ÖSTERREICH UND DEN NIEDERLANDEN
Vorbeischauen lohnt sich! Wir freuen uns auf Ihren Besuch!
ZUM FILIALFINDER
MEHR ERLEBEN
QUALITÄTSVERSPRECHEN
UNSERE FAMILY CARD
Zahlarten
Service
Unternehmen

______

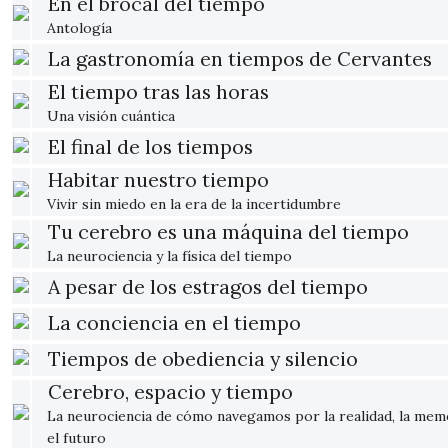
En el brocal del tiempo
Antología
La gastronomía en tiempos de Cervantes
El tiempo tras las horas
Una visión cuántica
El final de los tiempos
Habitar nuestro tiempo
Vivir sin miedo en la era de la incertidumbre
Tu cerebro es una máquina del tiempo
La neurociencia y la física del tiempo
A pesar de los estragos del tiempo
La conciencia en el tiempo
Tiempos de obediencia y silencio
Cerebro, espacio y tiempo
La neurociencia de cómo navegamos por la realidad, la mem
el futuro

______

Your task =
From the records above, quote only the lines running from the line with "ZUM FILIALFINDER" to the line with "Unternehmen", both lines included.

Exercise output =
ZUM FILIALFINDER
MEHR ERLEBEN
QUALITÄTSVERSPRECHEN
UNSERE FAMILY CARD
Zahlarten
Service
Unternehmen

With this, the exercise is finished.